▶ _Task brief_:
Report every line of the records below that includes the string "Area".

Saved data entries
● ● ● ●

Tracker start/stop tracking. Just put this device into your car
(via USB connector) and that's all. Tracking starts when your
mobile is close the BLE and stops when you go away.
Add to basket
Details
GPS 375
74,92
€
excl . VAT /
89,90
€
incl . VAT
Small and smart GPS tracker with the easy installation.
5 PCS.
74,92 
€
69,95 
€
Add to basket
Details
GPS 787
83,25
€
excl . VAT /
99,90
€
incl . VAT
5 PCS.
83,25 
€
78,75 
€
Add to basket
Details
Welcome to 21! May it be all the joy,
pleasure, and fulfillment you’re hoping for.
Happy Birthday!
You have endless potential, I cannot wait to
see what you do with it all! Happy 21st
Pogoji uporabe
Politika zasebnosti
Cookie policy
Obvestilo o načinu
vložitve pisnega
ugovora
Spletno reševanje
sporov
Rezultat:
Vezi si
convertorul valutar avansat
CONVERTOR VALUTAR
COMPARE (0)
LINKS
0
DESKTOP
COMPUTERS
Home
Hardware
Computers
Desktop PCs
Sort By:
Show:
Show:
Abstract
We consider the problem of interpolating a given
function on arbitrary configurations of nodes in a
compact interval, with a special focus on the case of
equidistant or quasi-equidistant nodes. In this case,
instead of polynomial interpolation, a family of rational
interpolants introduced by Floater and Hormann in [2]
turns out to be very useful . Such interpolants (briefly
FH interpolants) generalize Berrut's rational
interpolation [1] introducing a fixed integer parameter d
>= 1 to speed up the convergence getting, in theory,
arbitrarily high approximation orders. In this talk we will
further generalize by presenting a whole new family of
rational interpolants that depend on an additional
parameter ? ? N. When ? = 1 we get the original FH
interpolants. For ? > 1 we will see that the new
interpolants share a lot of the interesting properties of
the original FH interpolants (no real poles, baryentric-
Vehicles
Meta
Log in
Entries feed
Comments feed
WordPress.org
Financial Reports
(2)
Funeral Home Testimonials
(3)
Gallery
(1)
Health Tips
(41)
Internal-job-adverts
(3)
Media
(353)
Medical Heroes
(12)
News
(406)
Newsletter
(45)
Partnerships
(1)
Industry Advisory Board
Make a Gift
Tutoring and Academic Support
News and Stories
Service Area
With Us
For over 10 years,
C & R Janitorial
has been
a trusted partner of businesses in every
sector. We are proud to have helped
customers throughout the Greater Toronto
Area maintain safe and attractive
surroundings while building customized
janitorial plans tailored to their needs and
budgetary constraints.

● ● ● ●

▶ _Exercise solution_:
Service Area
Area maintain safe and attractive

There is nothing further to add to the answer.